Now “my” people, only 80 years after being subject to genocide, are accused of committing genocide ourselves. Many Israelis and Jews in the Diaspora (the whole world outside Israel) respond indignantly that Hamas wants to wipe out all Jews in Israel, so Netanyahu is trying to wipe out Hamas instead. And besides, they say, Hamas is using Palestinian civilians as human shields, so it’s impossible to kill Hamas militants without killing innocent people. It’s not our fault. We have no choice. It’s either them or us. If Israel is no longer safe for the Jews, nowhere is safe. So this carnage is good for the Jews around the world.

But the massive rise in antisemitism worldwide proves that the opposite is true. Seventy-five years of Israel’s terrible treatment of Palestinians – forcing Palestinians off their land, herding them into open-air prisons like Gaza in a virtual apartheid regime, depriving them of full citizenship in Israel, making a separate homeland all but impossible, meeting thrown rocks with bullets, finally telling two million Gazan residents to crowd into southern Gaza and then bombing southern Gaza – have had their predictable result. Nonviolent resistance has failed, with the Boycott, Divestment, and Sanctions movement dismissed as antisemitic. Israel has left Palestinians with few options besides violent resistance, ie., Hamas. The many Palestinians who hate Hamas are afraid to say so in public. The thugs would torture and kill them and their families. Meanwhile, every innocent killed by Israeli bombs or siege conditions creates more recruits for Hamas. Hamas is not, as Israeli leaders keep calling it, a snake. It is a Hydra. Cut off one head, and more will grow in its place.

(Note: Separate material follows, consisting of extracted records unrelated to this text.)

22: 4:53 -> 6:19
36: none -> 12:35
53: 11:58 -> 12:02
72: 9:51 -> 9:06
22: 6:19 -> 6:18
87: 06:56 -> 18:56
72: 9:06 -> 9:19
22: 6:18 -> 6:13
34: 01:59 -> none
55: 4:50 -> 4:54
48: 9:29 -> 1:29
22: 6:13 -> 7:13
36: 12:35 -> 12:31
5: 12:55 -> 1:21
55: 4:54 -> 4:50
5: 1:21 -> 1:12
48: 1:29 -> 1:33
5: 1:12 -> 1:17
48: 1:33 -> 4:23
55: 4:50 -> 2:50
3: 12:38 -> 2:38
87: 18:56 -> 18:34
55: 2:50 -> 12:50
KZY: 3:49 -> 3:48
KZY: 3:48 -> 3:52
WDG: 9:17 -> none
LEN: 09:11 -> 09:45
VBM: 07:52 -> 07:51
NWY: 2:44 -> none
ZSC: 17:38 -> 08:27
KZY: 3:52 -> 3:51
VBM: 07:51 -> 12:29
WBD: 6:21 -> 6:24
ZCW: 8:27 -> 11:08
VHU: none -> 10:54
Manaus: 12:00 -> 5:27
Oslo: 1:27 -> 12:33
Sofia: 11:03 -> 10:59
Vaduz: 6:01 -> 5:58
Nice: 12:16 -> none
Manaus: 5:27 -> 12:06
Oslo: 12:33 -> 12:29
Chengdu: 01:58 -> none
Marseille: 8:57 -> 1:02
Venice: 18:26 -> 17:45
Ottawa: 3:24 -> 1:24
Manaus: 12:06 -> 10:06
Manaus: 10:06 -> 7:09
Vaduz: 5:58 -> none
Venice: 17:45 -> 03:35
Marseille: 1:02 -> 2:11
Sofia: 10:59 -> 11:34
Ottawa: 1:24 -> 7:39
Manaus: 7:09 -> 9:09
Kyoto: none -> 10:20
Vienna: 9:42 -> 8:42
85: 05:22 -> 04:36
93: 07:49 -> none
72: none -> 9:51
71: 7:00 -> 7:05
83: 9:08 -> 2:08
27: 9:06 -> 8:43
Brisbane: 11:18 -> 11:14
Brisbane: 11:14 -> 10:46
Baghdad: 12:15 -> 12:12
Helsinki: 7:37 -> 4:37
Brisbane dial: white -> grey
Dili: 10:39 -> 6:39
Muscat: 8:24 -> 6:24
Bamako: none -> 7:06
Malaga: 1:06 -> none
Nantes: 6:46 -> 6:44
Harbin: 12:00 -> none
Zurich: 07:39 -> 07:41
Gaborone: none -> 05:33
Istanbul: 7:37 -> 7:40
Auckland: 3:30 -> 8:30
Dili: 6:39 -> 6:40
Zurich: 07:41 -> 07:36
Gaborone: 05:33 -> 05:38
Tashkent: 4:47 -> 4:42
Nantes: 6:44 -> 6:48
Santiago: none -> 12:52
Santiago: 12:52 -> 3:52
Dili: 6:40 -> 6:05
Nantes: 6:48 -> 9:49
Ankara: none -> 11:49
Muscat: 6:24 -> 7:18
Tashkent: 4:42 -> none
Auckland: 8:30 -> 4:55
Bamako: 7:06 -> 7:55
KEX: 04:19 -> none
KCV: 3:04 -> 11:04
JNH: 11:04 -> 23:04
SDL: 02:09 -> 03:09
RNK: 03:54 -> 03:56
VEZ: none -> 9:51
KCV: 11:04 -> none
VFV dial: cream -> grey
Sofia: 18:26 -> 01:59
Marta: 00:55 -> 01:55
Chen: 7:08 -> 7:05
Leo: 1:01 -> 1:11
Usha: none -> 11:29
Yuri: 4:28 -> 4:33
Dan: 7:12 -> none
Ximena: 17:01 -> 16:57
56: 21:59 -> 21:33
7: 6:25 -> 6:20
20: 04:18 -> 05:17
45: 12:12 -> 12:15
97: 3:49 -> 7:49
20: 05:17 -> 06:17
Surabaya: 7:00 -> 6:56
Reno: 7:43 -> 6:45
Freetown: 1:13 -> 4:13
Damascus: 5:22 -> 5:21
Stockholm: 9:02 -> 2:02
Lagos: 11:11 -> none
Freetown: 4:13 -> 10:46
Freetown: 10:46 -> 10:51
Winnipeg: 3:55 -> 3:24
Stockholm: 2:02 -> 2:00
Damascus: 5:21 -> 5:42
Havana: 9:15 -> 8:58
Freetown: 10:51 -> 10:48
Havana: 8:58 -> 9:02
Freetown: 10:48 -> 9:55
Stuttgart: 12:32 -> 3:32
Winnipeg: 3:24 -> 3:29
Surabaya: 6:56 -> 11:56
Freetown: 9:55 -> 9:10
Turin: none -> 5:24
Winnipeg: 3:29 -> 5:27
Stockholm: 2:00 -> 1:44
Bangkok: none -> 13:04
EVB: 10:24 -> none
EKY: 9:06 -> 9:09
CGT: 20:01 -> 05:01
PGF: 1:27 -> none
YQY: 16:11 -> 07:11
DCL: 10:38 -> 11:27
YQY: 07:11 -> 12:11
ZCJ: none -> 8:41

The hideous ambitions of Netanyahu give credence to South Africa’s claim of genocide. Meanwhile, the People of the Book have forgotten the words of one of our greatest teachers, Rabbi Hillel. When challenged by some joker to teach him the Torah while he stood on one foot, Hillel responded: “Do not do to others what you don’t want done to you. The rest is commentary.”

American Jews have pushed our government to support Israel no matter what it does. We should remember that we are Jewish before we are Zionist. What Israel is doing to Gazans goes against everything Judaism has always stood for. It is beyond horrible for Palestinians. It’s time more of us realized that it is also very bad for the Jews.